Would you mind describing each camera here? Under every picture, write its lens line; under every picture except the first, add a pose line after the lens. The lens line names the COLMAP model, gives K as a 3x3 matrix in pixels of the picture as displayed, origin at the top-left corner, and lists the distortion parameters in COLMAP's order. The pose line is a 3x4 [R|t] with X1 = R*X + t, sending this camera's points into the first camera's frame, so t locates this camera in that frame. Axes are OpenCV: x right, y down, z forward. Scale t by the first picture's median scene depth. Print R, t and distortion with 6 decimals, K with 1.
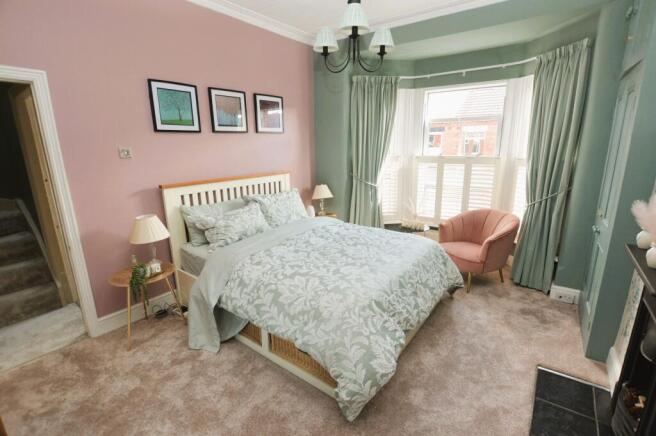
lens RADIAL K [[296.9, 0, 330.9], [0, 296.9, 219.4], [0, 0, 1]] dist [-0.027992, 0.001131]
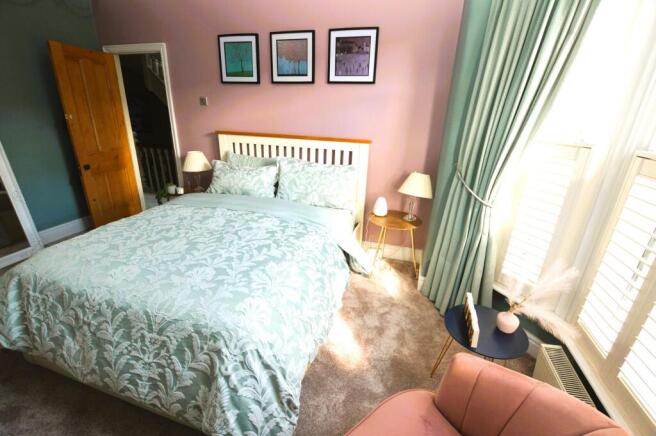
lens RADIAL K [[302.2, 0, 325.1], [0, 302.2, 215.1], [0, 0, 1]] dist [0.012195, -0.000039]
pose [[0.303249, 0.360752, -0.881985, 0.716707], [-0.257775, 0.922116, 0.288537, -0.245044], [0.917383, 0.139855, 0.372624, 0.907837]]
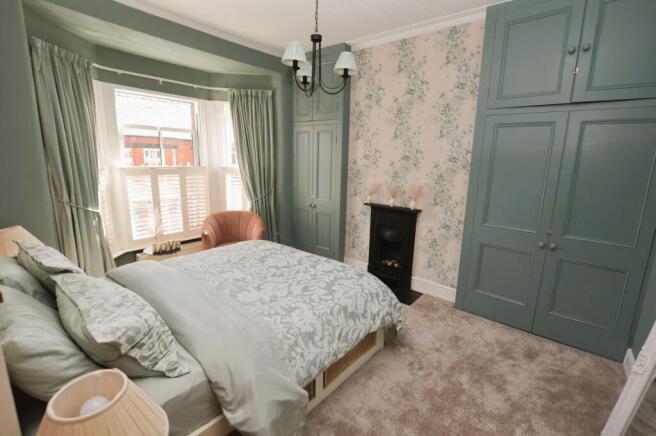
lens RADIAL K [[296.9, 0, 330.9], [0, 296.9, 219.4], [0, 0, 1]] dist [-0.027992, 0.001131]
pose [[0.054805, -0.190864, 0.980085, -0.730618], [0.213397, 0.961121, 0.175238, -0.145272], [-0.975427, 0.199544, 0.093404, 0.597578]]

....................

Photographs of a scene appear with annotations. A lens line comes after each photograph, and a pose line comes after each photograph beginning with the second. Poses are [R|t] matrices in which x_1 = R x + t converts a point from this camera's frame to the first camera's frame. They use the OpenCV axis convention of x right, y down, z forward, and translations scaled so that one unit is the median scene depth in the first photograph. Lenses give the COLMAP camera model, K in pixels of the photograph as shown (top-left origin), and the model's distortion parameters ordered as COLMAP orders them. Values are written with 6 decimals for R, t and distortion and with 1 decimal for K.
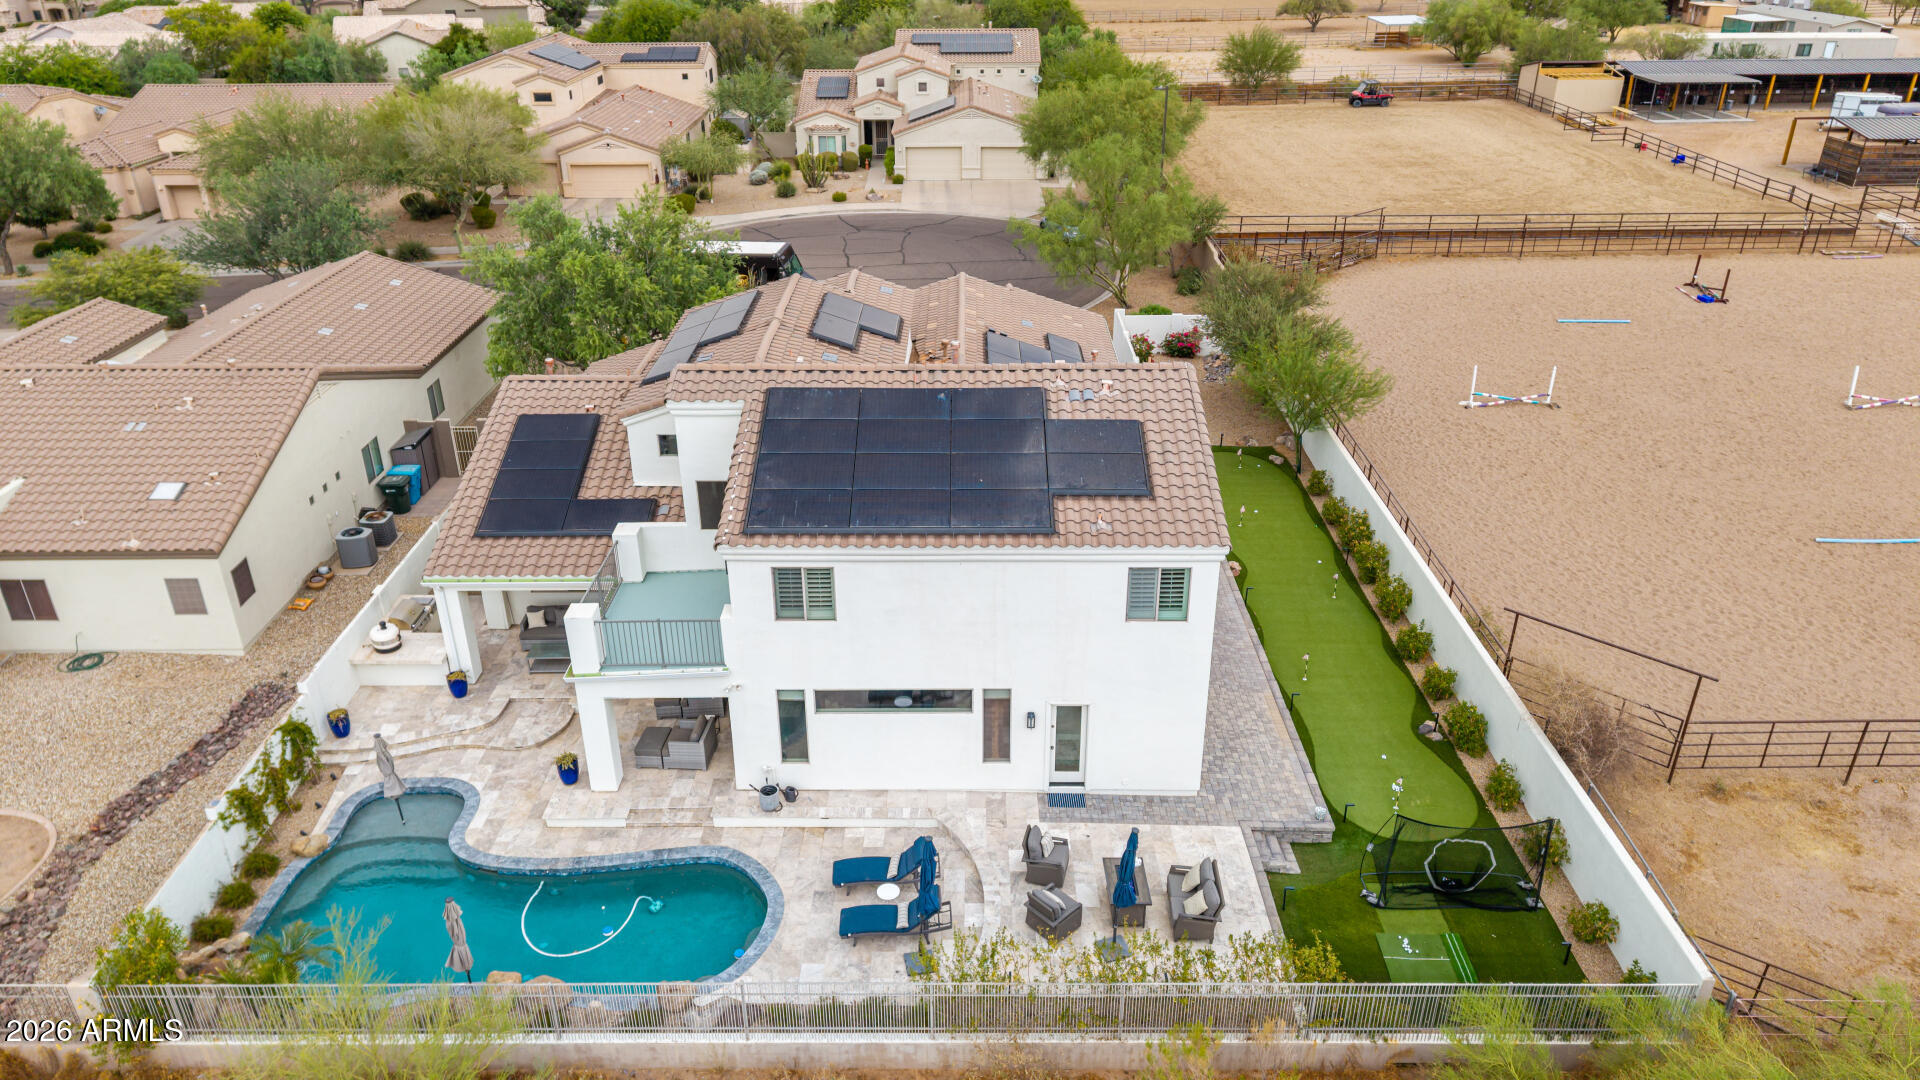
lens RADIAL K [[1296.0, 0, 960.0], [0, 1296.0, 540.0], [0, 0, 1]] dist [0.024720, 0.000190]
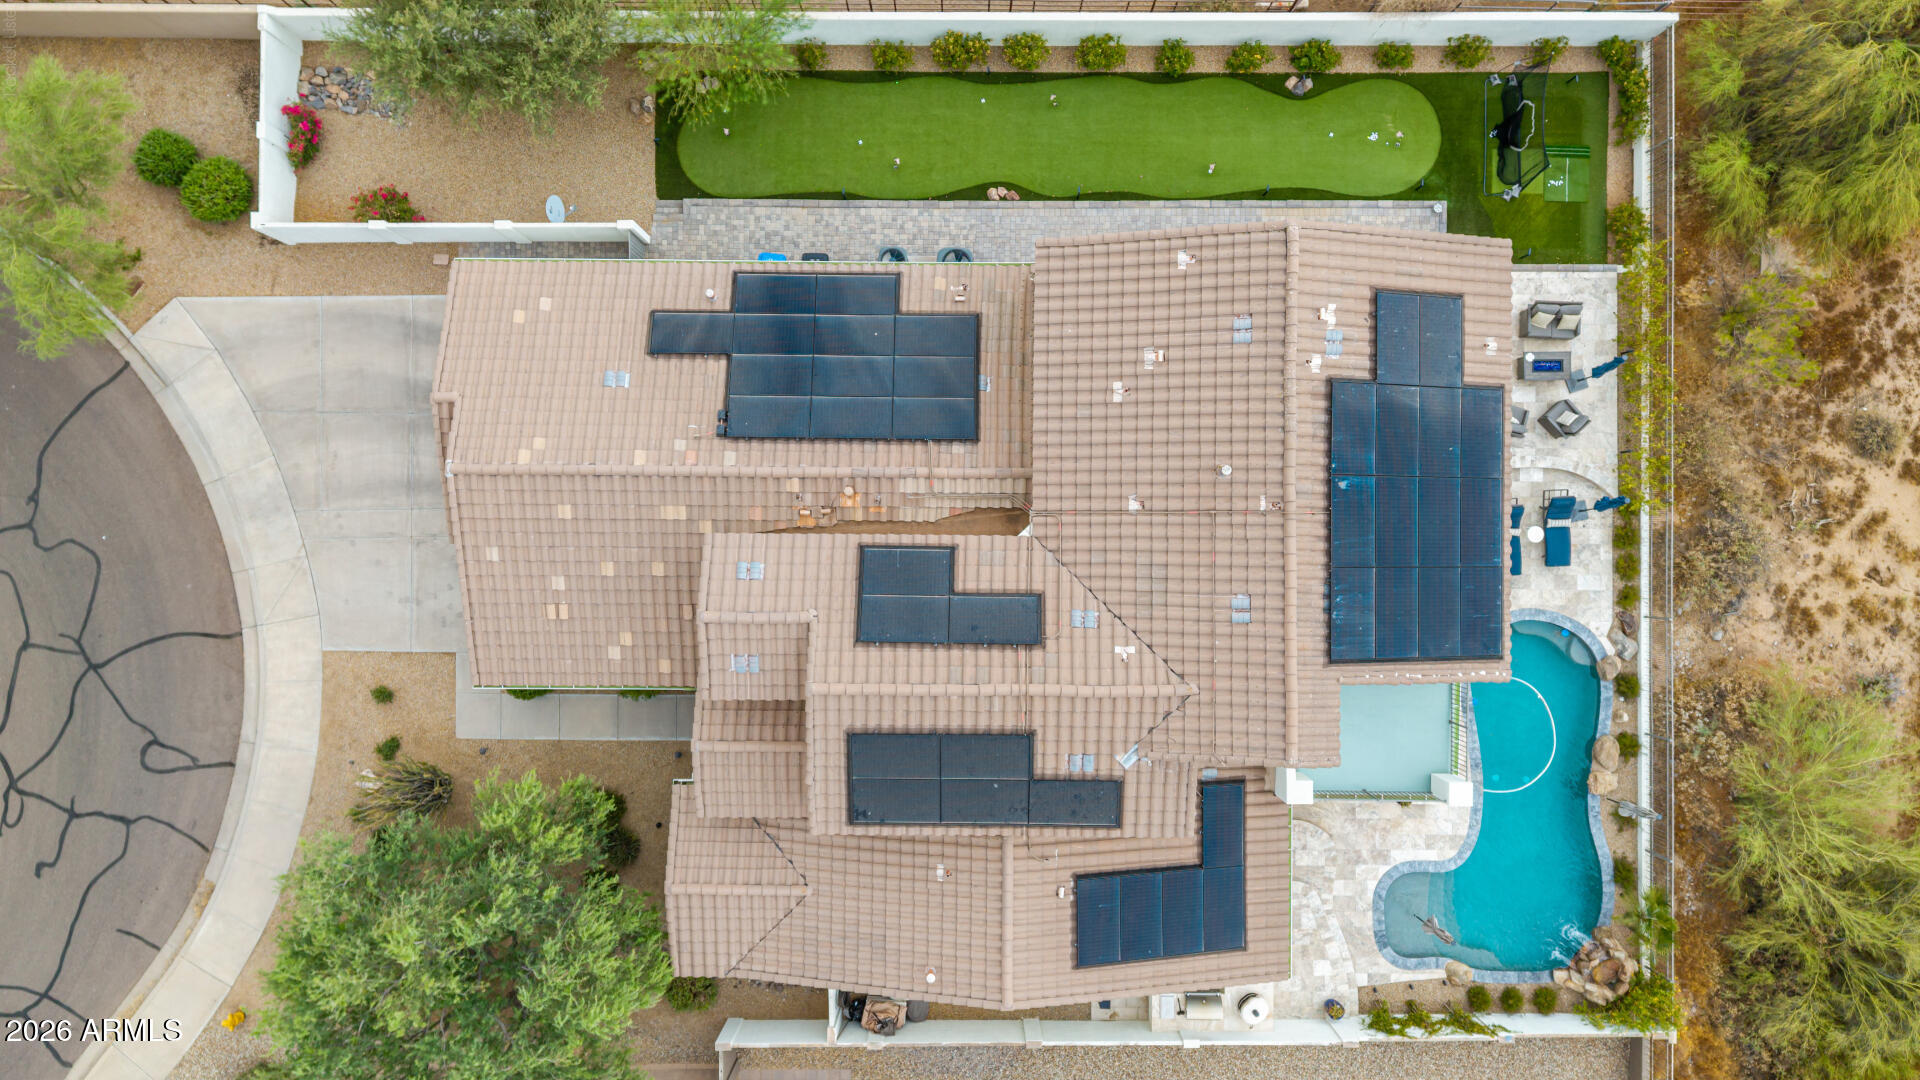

....................

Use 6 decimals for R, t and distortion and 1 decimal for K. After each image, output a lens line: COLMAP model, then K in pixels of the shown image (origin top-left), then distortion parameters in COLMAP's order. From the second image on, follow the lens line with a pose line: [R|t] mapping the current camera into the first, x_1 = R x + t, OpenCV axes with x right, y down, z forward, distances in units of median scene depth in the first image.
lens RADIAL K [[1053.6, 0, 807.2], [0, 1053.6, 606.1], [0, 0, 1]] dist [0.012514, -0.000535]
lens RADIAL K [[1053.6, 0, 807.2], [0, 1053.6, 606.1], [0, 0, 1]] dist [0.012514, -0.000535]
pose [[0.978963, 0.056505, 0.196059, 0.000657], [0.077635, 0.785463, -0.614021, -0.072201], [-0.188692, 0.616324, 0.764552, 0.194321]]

....................

## Exercise aim:
Could you repeat the lines between the one holding "Would you mind" and the one holding "0.199544, 0.093404, 0.597578]]", inclusive, swapping "lens line" for "intrinsics line" and changing nothing else? Leave the pictures out of your answer.

## Exercise solution:
Would you mind describing each camera here? Under every picture, write its intrinsics line; under every picture except the first, add a pose line after the lens. The intrinsics line names the COLMAP model, gives K as a 3x3 matrix in pixels of the picture as displayed, origin at the top-left corner, and lists the distortion parameters in COLMAP's order. The pose line is a 3x4 [R|t] with X1 = R*X + t, sending this camera's points into the first camera's frame, so t locates this camera in that frame. Axes are OpenCV: x right, y down, z forward. Scale t by the first picture's median scene depth. Print R, t and distortion with 6 decimals, K with 1.
lens RADIAL K [[296.9, 0, 330.9], [0, 296.9, 219.4], [0, 0, 1]] dist [-0.027992, 0.001131]
lens RADIAL K [[302.2, 0, 325.1], [0, 302.2, 215.1], [0, 0, 1]] dist [0.012195, -0.000039]
pose [[0.303249, 0.360752, -0.881985, 0.716707], [-0.257775, 0.922116, 0.288537, -0.245044], [0.917383, 0.139855, 0.372624, 0.907837]]
lens RADIAL K [[296.9, 0, 330.9], [0, 296.9, 219.4], [0, 0, 1]] dist [-0.027992, 0.001131]
pose [[0.054805, -0.190864, 0.980085, -0.730618], [0.213397, 0.961121, 0.175238, -0.145272], [-0.975427, 0.199544, 0.093404, 0.597578]]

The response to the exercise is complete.